Lois Maxine Dobbin Auchterlonie
April 14, 1917 – March 24, 2013
PT-19, BT-13, AT-6, UC-78, B-26
Williams Army Air Base (Chandler, Ariz.)
Lois Maxine Dobbin was born April 14, 1917 on a farm East of Viola, Kansas to Thomas and Alma Dobbin. She grew up in Wichita, Kansas.
Lois graduated from East High in Wichita, Kansas and later attended Wichita State University, where she was President of the Delta-Omega Sorority in her senior year.
In 1941, while still enrolled in college, she had the opportunity to take the CPT (Civilian Pilot Training) program. After earning her Bachelor’s Degree and her civilian private pilot’s license, she went to work at Boeing’s Stearman Plant in Wichita. It was there she heard about the WASP program to train women pilots to fly military aircraft.
Lois applied and was accepted for military flight training in class 43-8. In 1943, she paid her way to Avenger Field, Sweetwater, Texas, to enter the Army Air Force training program for women pilots. Of the 95 women pilots who entered class 43-8, Lois was one of only 48 who successfully completed the six months of training and graduated.
After earning her silver WASP wings, Lois received her official AAF orders, sending her to Williams Field, Arizona for duty as an AT-6 engineering test pilot. Her dedication and service, together with that of the other Women Airforce Service Pilots, released hundreds of the Army Air Forces desperately needed male military pilots for combat duty.

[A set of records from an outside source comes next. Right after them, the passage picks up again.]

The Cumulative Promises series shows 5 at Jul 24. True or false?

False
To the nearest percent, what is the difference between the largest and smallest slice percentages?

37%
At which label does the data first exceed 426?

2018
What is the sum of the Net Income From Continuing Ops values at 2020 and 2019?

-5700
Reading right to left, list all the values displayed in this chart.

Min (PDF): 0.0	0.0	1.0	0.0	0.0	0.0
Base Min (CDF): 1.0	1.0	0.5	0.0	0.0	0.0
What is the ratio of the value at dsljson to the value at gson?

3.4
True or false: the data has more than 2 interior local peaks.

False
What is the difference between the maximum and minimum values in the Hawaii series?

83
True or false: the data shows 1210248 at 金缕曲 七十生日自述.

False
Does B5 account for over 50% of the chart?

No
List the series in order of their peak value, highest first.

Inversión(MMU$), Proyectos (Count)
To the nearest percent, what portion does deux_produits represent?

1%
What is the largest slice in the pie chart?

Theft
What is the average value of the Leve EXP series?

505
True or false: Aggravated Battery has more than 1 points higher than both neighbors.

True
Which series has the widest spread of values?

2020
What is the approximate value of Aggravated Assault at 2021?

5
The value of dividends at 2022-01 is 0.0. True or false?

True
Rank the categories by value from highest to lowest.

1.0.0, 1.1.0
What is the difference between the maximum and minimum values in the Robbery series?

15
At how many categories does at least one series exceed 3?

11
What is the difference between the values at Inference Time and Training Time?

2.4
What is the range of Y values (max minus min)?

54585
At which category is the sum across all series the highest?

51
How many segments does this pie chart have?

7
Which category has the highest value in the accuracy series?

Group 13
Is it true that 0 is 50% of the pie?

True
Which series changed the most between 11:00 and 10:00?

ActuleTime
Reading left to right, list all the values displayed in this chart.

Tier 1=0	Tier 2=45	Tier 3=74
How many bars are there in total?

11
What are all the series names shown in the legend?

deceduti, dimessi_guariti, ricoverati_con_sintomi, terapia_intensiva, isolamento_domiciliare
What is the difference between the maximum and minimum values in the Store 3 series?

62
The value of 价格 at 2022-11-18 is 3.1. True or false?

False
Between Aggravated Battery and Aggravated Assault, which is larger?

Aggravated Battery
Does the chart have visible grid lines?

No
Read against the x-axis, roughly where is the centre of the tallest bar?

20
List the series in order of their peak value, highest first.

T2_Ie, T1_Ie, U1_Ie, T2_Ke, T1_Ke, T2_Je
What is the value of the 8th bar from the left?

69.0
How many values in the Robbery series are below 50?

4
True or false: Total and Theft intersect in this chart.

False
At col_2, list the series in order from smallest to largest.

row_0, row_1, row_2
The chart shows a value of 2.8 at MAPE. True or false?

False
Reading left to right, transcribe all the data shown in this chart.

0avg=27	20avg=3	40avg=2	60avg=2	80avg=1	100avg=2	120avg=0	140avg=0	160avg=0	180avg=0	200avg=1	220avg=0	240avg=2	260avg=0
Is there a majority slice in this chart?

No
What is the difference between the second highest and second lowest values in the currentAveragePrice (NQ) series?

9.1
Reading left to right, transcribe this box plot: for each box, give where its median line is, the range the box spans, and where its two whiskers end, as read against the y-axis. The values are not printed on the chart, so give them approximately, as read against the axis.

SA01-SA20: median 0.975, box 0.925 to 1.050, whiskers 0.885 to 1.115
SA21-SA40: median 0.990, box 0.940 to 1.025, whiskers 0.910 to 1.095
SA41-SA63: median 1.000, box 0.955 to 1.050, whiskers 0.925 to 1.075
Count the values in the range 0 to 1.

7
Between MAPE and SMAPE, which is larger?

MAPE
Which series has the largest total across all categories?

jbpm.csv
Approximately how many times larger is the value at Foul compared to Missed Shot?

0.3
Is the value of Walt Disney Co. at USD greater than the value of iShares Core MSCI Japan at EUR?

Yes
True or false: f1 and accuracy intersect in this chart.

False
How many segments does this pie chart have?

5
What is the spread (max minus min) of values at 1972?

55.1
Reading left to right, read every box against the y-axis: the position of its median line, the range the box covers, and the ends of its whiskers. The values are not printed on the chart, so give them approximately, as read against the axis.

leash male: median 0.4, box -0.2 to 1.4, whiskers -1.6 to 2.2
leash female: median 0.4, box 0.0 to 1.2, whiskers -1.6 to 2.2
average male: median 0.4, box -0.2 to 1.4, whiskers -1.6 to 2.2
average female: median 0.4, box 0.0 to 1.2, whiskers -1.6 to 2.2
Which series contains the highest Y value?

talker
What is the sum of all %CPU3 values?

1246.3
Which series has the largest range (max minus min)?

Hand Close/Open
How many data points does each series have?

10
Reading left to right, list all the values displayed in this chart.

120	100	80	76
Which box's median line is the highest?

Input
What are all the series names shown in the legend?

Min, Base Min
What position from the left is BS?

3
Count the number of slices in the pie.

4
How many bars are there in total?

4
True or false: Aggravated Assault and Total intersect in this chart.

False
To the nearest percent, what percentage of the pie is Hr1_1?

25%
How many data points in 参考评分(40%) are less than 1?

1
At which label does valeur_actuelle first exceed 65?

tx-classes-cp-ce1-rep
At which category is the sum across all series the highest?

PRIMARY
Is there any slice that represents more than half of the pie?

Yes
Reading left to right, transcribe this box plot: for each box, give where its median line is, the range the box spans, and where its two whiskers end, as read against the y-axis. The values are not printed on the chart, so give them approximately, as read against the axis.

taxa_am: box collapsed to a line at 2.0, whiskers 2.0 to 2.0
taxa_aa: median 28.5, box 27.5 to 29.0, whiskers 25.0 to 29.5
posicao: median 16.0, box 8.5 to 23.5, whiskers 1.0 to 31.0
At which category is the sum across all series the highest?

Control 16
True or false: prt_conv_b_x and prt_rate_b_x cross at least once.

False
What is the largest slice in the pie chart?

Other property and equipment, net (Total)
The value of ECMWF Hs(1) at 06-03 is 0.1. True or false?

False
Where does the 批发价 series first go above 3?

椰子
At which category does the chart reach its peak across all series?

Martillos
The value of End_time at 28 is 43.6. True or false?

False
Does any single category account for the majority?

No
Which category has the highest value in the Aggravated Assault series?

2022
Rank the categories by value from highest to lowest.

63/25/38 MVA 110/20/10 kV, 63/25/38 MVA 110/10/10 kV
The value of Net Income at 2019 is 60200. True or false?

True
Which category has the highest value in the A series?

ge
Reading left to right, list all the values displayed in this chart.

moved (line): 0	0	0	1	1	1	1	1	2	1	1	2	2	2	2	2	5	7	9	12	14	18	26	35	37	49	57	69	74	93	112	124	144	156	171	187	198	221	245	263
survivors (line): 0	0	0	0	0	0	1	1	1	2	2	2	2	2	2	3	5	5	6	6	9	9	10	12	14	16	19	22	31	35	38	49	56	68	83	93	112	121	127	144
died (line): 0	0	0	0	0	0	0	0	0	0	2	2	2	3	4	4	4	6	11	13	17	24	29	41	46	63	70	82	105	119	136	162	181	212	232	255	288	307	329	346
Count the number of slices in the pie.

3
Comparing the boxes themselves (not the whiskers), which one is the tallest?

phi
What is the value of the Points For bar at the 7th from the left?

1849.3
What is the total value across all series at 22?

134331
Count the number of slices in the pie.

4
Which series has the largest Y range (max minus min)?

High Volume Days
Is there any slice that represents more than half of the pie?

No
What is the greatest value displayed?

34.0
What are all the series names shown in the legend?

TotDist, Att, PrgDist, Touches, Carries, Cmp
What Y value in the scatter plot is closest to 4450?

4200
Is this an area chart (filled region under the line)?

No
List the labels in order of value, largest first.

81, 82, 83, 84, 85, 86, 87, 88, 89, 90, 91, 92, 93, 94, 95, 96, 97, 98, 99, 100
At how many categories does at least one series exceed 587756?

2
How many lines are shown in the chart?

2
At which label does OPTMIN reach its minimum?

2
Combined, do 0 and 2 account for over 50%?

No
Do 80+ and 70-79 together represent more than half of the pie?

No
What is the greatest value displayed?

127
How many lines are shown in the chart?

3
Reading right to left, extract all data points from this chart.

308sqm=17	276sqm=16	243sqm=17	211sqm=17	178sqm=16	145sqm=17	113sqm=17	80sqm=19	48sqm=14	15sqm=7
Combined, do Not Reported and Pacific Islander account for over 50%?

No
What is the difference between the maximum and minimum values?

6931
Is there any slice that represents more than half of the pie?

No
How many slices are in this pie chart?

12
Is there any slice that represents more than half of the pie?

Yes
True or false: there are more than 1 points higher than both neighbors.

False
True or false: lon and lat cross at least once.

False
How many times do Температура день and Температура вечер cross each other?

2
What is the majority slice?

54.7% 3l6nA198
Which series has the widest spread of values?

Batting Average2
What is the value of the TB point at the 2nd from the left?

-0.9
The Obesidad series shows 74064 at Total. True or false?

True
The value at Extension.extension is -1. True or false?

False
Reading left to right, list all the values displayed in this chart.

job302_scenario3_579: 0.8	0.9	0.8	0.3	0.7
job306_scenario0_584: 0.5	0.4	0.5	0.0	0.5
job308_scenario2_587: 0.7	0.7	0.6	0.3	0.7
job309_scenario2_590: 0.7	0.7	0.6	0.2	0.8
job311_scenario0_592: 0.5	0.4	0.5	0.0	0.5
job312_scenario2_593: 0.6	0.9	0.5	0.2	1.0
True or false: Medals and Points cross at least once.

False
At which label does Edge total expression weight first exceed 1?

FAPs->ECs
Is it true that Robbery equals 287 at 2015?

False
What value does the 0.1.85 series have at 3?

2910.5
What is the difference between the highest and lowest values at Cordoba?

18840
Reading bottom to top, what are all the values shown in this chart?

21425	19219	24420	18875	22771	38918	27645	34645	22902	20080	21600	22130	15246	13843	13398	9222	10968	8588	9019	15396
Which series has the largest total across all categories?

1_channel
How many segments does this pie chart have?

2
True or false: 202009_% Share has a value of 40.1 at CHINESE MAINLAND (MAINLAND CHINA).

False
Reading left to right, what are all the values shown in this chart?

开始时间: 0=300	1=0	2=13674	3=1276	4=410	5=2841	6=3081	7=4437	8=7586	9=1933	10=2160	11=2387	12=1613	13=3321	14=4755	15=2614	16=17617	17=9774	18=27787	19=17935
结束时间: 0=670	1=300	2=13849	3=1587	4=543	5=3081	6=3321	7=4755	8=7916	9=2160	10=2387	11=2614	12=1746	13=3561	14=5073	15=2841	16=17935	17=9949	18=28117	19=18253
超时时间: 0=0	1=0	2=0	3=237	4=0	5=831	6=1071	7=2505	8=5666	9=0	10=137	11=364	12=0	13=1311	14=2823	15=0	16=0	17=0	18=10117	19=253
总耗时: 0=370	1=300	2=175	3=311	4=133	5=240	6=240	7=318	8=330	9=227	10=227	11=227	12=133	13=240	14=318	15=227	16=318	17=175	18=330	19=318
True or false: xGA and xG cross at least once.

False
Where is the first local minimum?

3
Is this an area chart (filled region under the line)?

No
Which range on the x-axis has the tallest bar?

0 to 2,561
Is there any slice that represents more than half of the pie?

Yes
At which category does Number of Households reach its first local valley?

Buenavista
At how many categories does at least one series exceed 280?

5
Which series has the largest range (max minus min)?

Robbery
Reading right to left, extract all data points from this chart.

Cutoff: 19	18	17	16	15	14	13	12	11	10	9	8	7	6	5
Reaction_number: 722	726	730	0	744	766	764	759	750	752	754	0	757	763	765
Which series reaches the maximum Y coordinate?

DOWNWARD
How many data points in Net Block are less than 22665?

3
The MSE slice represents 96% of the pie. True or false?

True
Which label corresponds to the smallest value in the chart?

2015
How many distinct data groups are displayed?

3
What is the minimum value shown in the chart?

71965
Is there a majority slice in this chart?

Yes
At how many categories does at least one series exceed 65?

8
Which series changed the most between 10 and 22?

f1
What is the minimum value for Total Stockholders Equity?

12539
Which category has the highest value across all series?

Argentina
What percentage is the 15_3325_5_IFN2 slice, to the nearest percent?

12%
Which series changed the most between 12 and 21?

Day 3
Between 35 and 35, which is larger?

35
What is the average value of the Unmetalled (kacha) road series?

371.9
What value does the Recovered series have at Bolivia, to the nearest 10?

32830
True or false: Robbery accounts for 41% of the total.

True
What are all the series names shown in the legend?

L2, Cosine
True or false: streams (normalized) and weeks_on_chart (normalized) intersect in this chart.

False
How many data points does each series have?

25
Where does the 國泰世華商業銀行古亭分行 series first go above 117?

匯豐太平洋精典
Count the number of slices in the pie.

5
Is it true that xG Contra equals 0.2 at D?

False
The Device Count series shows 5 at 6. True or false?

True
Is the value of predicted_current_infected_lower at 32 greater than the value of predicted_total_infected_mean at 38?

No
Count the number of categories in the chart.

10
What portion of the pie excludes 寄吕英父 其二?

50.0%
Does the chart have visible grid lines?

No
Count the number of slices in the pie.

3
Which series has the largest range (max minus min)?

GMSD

After the WASP were deactivated, Lois built a career around aviation-related jobs: working at flight schools; writing pilot flight manuals at North American (AJ-1 and XA25-1); working as a secretary for an aircraft parts service company in Wichita; and eventually working for over thirty years as a technical editor and proposal coordinator for Raytheon in Massachusetts.
In 1981, Lois became a charter member of the Women Military Aviators (WMA), an organization that included both WASP and other women military pilots. She helped write the original by-laws and continued networking with members from various flying branches of the military for many years.
Lois enjoyed flying her own Cherokee 180 for over twenty years. She was very active in the Ninety Nines (international civilian women pilots) organization, and helped manage the All-Women New England Air Race for several years. She flew co-pilot in the 1961 Powder Puff Derby from Calgary, Canada to Baton Rouge, Louisiana, and in 1972, Lois entered and won the All-Women New England Air Race.
Lois met her husband, Charles Auchterlone in college. Later, they married and made their home in Acton, Massachusetts until Charles retired. In 1987 the couple moved to Anacortes, Washington. They were married for 32 years.
After she lost her husband, Lois spent her time fostering cats needing new homes, as well as serving as the volunteer treasurer at the church thrift shop and treasurer for a church women’s group. She remained active in the local community club as well as playing a few rounds of golf. However, she referred to attending the WASP and WMA reunions as “The highlight of my year.”
In 2010, Lois, together with her sister WASP, was awarded the Congressional Gold Medal for her service as a pilot during World War II.